Meetings and Resources
- Regular meetings. The Executive Committee will meet 1-2 times annually. The Advisory Board will meet 3-4 times per year and the Working Groups will meet regularly as dictated by initiative timelines.
- Ad Hoc meetings. If necessary, ad hoc meetings of the RCAC will be called by the SVPR (or designee) in order to review and make recommendations with respect to cyberinfrastructure and advanced computing in a timely manner.
- Organization. The Deputy CIO, Office of the CIO (or their designee) will act as the facilitator of the RCAC (the “Facilitator”). The Facilitator will be responsible for setting meeting agendas, scheduling and presiding over meetings, capturing key decisions and action items, and sharing information with the appropriate stakeholders.
- Recommendations. Working Group proposals, metrics and other outputs will be provided to the RCAC Advisory Board for review and decision. The board’s recommendations will be sent to the Executive Committee for final consideration and approvals as needed. The Executive Committee will identify partnership opportunities and approve investment plans. All relevant university stakeholders will be notified of recommendations and/or approvals.

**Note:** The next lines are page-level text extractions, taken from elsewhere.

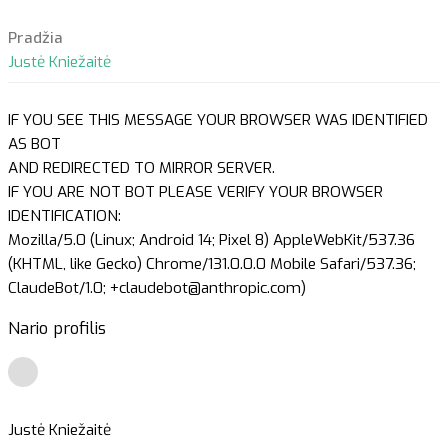
Pradžia
Justė Kniežaitė
IF YOU SEE THIS MESSAGE YOUR BROWSER WAS IDENTIFIED
AS BOT
AND REDIRECTED TO MIRROR SERVER.
IF YOU ARE NOT BOT PLEASE VERIFY YOUR BROWSER
IDENTIFICATION:
Mozilla/5.0 (Linux; Android 14; Pixel 8) AppleWebKit/537.36
(KHTML, like Gecko) Chrome/131.0.0.0 Mobile Safari/537.36;
ClaudeBot/1.0; +claudebot@anthropic.com)
Nario profilis
Justė Kniežaitė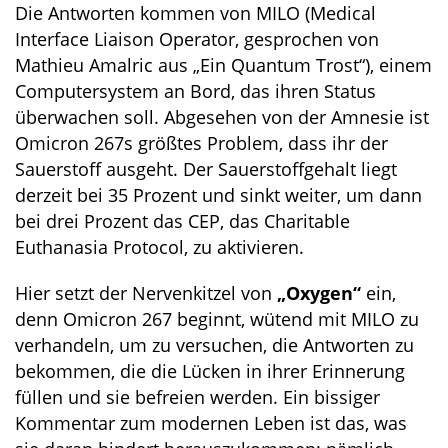
Die Antworten kommen von MILO (Medical
Interface Liaison Operator, gesprochen von
Mathieu Amalric aus „Ein Quantum Trost“), einem
Computersystem an Bord, das ihren Status
überwachen soll. Abgesehen von der Amnesie ist
Omicron 267s größtes Problem, dass ihr der
Sauerstoff ausgeht. Der Sauerstoffgehalt liegt
derzeit bei 35 Prozent und sinkt weiter, um dann
bei drei Prozent das CEP, das Charitable
Euthanasia Protocol, zu aktivieren.
Hier setzt der Nervenkitzel von
„Oxygen“
ein,
denn Omicron 267 beginnt, wütend mit MILO zu
verhandeln, um zu versuchen, die Antworten zu
bekommen, die die Lücken in ihrer Erinnerung
füllen und sie befreien werden. Ein bissiger
Kommentar zum modernen Leben ist das, was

- Resources. RCAC might require resources to be able to carry out its responsibilities, such as project management, administrative support, faculty fellowships for in-depth thought leadership in key areas, travel for members to participate in site visits or to bring external experts to Ohio State. Resource requests will be made to the Executive Committee.
Deliverables and Metrics
RCAC will deliver the following in FY20:
- Formation and launch of RCAC, including its mission, charter and membership of the Executive Committee, the Advisory Board and FY20 Working Groups
- Portfolio of current cyberinfrastructure and advanced computing resources
- Priority areas defined with a 5-year vision, 3-year roadmap, 2-year investment plan for each area
- Success metrics defined to determine impact/outcome of recommended investments such as:
- Research impact
- Cost savings, cost avoidance, total cost of ownership
- Return on investment
- “Customer Effort Score” – a consumer metric that could be adapted to measure researchers’ ease of experience with cyberinfrastructure and advanced computing resources at Ohio State.